INSTRUCTIONS TO FOLLOW
Track down every line below that holds "CROSS" and copy it.

RECORDS SUPPLIED
☆ ☆ ☆ ☆ ☆

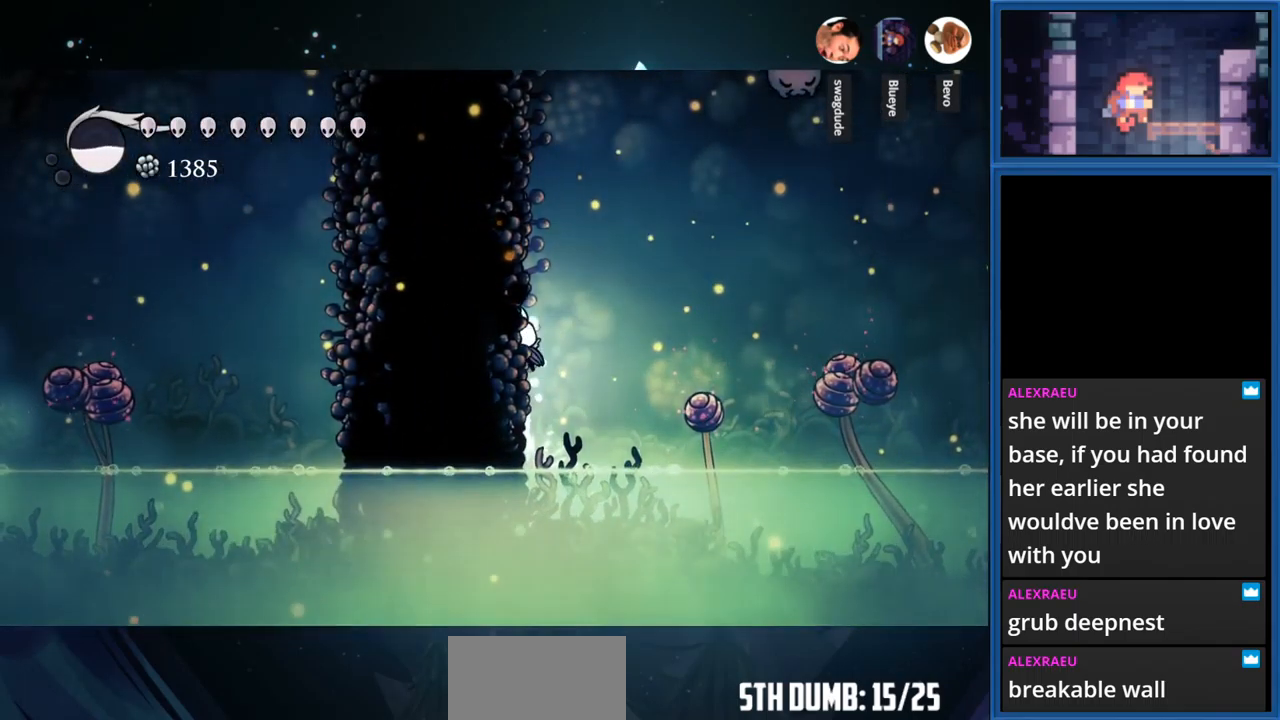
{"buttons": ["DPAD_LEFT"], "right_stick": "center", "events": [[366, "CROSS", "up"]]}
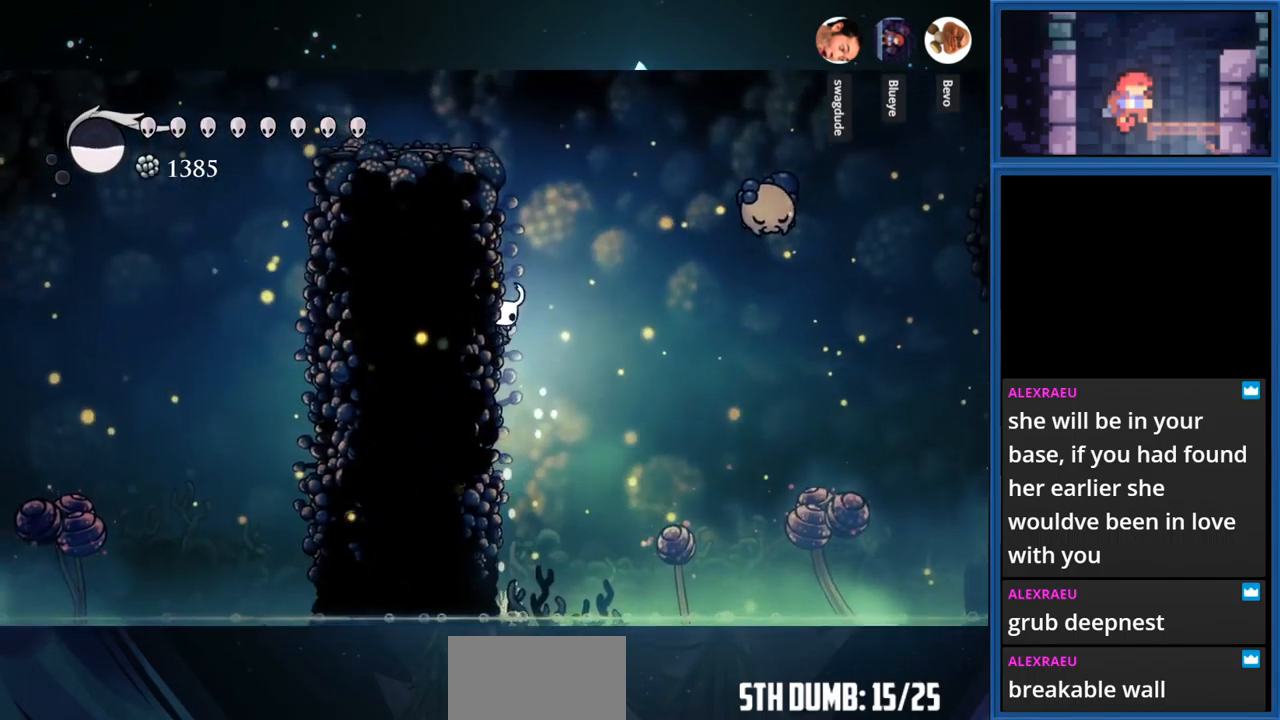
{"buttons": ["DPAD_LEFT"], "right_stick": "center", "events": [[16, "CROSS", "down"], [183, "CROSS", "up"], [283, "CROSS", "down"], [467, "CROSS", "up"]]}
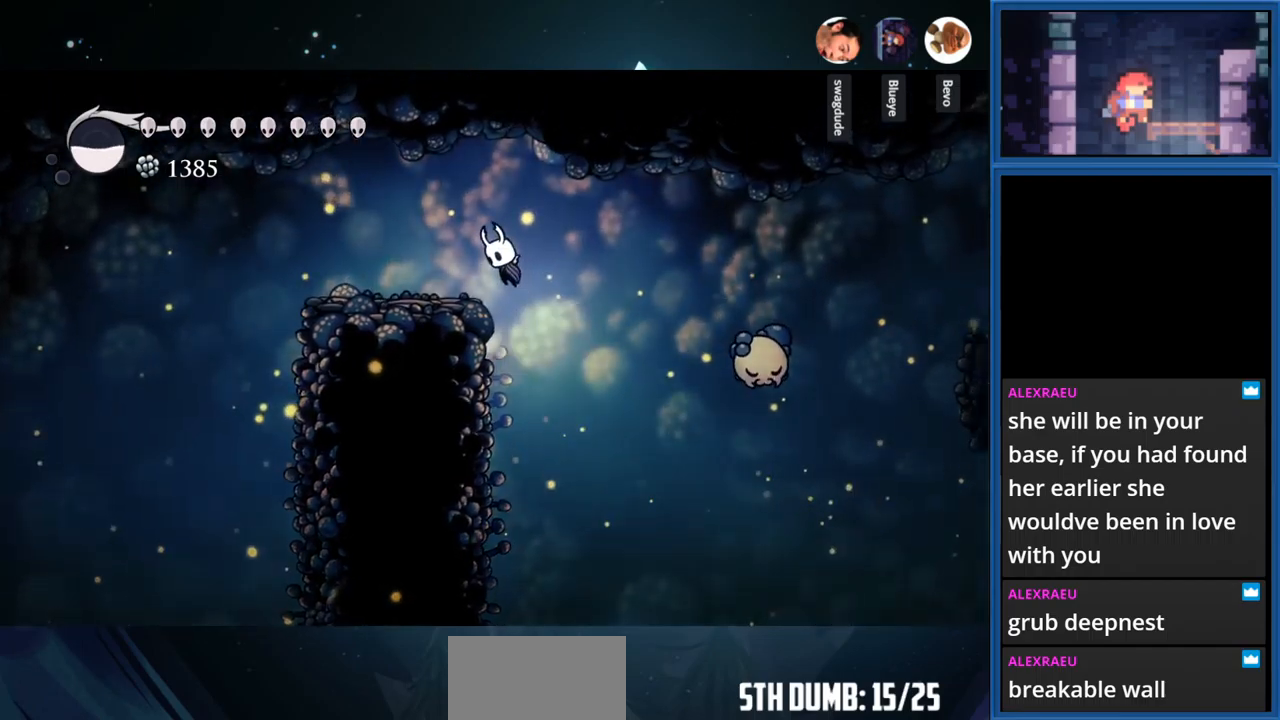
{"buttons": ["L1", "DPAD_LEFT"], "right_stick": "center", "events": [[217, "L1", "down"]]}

☆ ☆ ☆ ☆ ☆

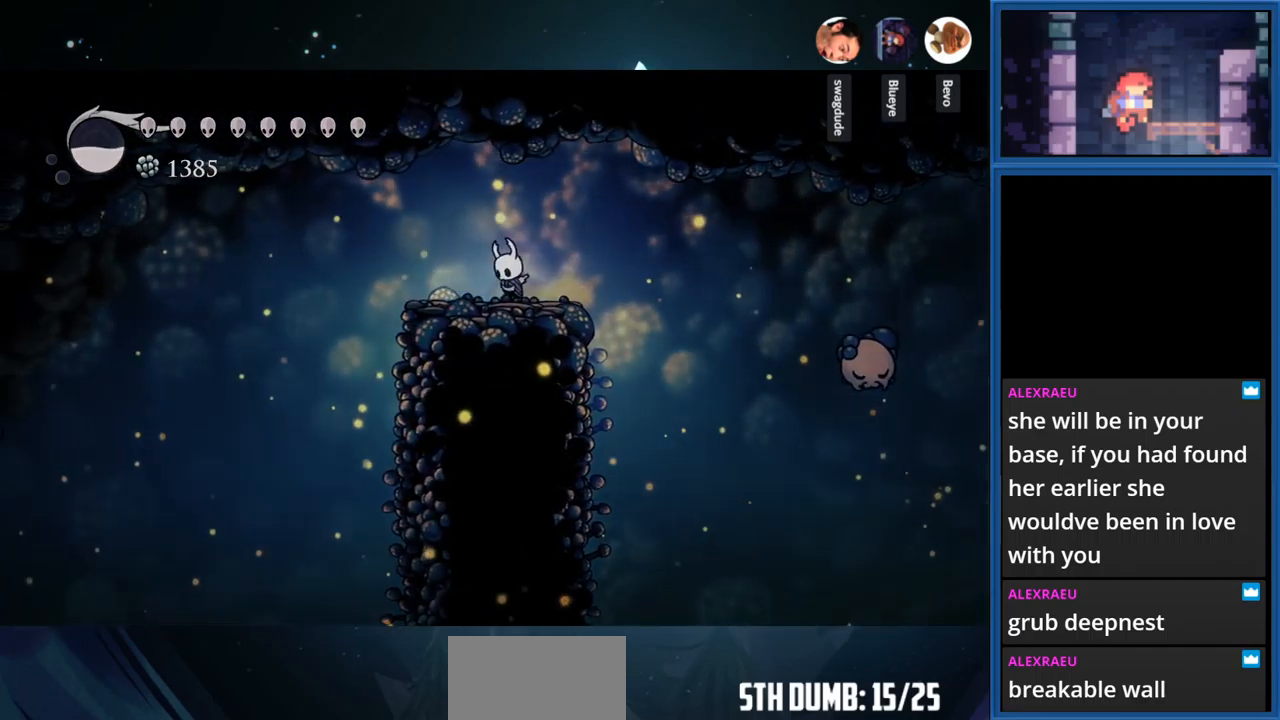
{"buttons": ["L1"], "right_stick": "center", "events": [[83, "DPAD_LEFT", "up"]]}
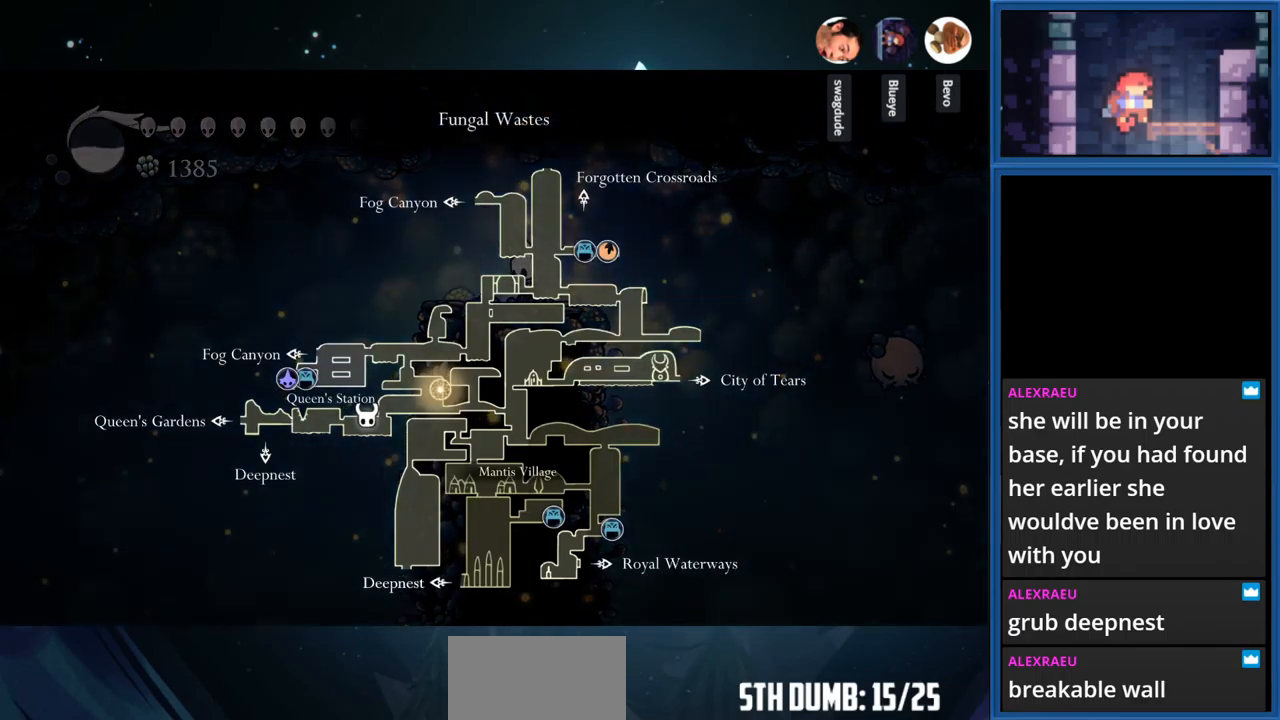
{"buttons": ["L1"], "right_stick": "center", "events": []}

☆ ☆ ☆ ☆ ☆

SOLUTION
{"buttons": ["DPAD_LEFT"], "right_stick": "center", "events": [[366, "CROSS", "up"]]}
{"buttons": ["DPAD_LEFT"], "right_stick": "center", "events": [[16, "CROSS", "down"], [183, "CROSS", "up"], [283, "CROSS", "down"], [467, "CROSS", "up"]]}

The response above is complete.